Haskell "Source reduction"

Question

I'm revising for an upcoming Haskell exam and I don't understand one of the questions on a past paper. Google turns up nothing useful

fst(x, y) = x
square i = i * i

i) Source reduce, using Haskells lazy evaluation, the expression:

fst(square(3+4), square 8)

ii) Source reduce, using strict evaluation, the same expression

iii) State one advantage of lazy evaluation and one advantage of strict evaluation

What I don't understand is what is source reduction?

Answer 1

Reduction is a term from the lambda calculus which involves a semantics-preserving transformation that replaces one term with an equivalent term. For the examples you've given, the most important kind of reductions are

• Replacement of a name by its definition (an instance of substituting equals for equals).
• Beta-reduction of a function application.

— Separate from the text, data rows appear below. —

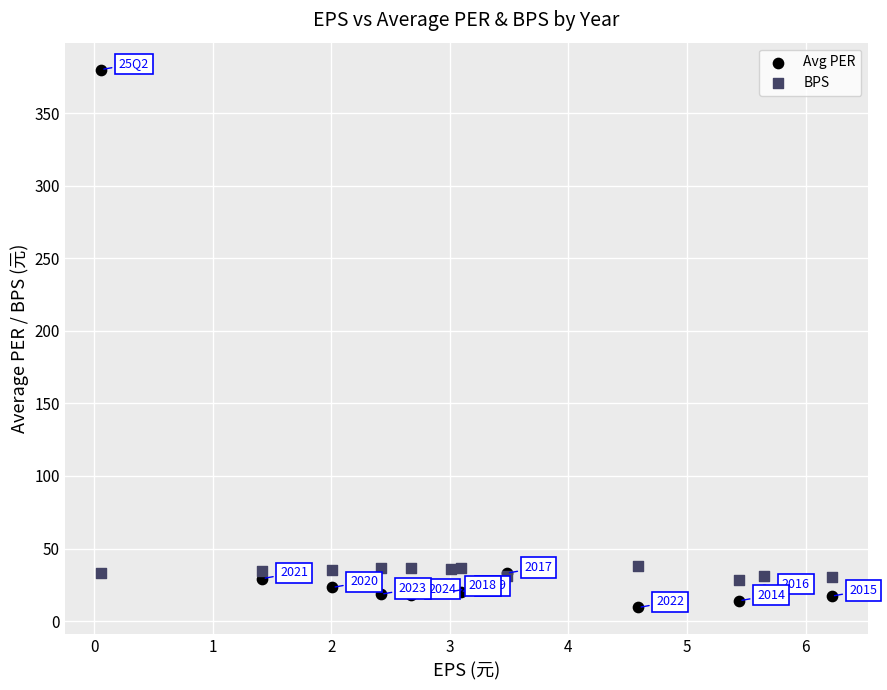

What is the X range (max minus min) for the scatter plot?

6.2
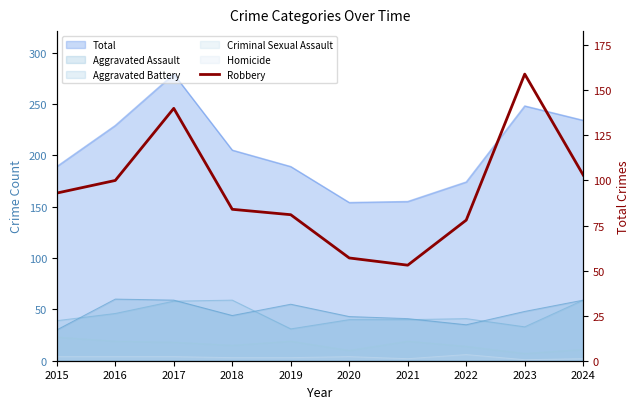

Reading left to right, list all the values displayed in this chart.

93	100	140	84	81	57	53	78	159	103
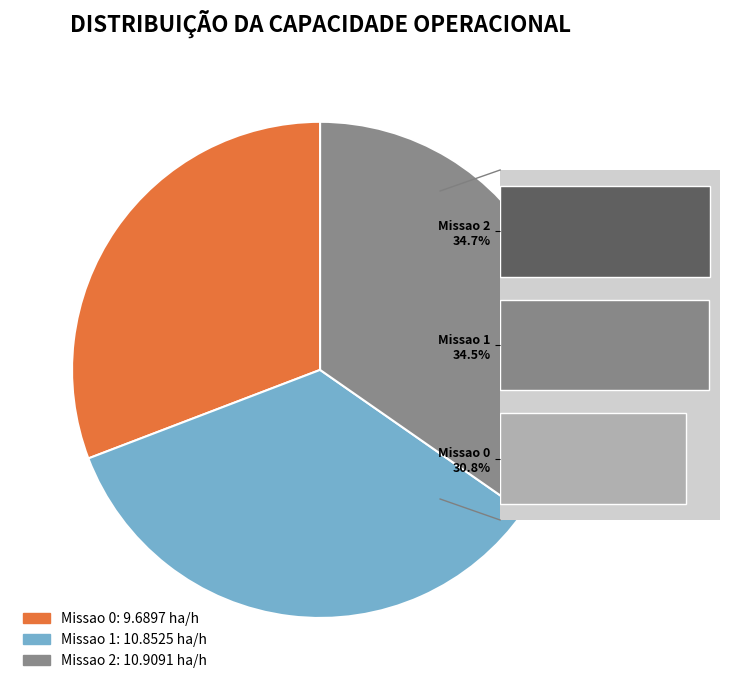

Which slice is the smallest?

Missao 0 30.8%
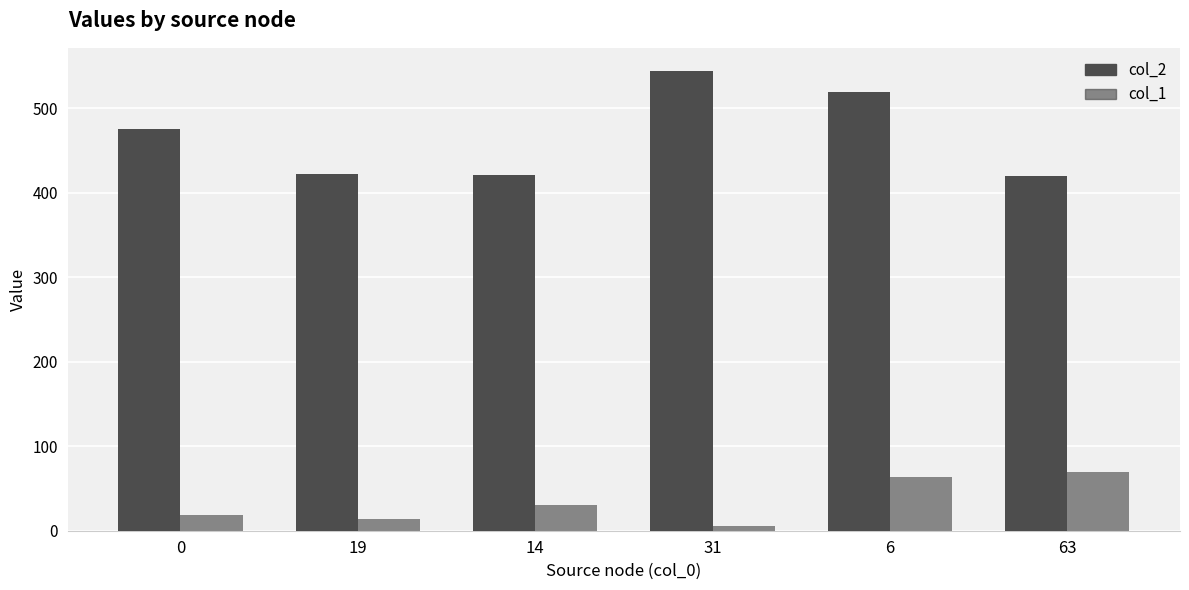

What is the sum of the col_1 values at 14 and 19?

45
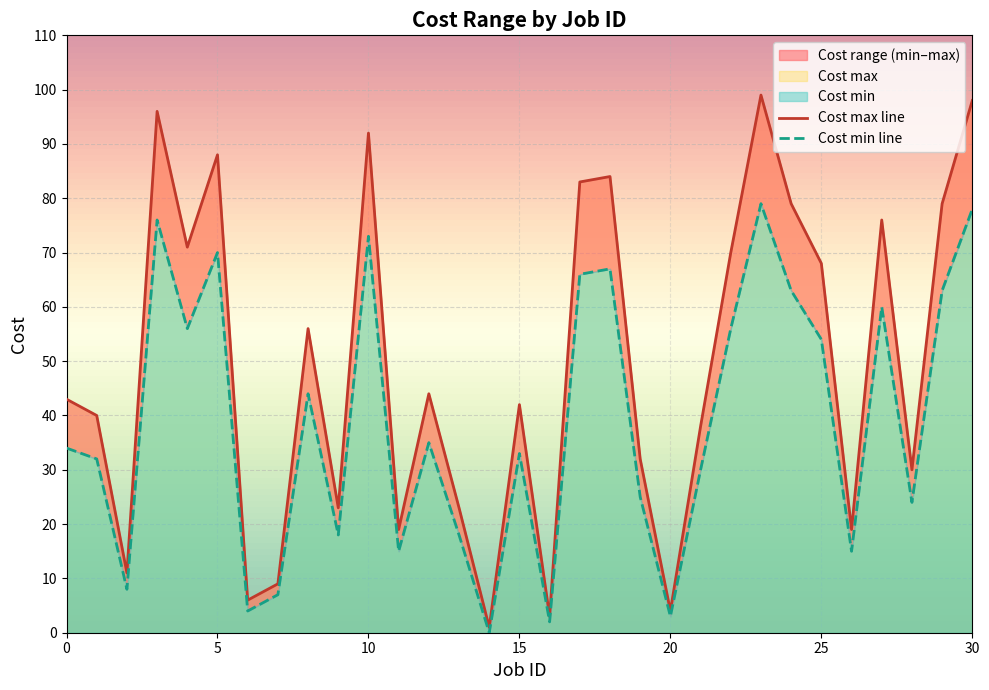

What is the value of the Cost min point at the 14th from the left?

18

Beta-reduction is the fundamental rule in the lambda calculus, and in a pure, lazy language like Haskell, it always preserves semantics. The beta rule is the one that says:

(\x. e) m

can be replaced by e with m substituted for x. (The substitution must avoid "capturing" free instances of x in m.)

It's quite possible that your instructor wants you to combine reductions as follows:

1. Find a function application where the function being applied is a name.
2. Replace the name with its definition, which will be a lambda abstraction.
3. Beta-reduce the application.
4. Do this all in one step.

Notice you often have a choice about which application to reduce; for example, in the term you give, there are two applications of square and one of fst that could be reduced in this fashion. (The application of + can also be reduced, but reduction involving constants requires different rules.)

From the questions I see that your instructor wants you to reduce each term repeatedly until it reaches a normal form and that your instructor wants you to demonstrate your understanding of different reduction strategies. The word "source" in "source reduce" is superfluous; reduction means manipulation of source terms in some language. I would have phrased the questions as follows:

• Using the reduction strategy that corresponds to Haskell's lazy evaluation, reduce the following expression to weak head normal form. Show each step in the sequence of reductions.

• Using the reduction strategy that corresponds to evaluation in a strict functional language, reduce the following expression to head normal form.

I probably would have chosen to be less coy and just name the reduction strategies: a call-by-need reduction strategy and a call-by-value reduction strategy.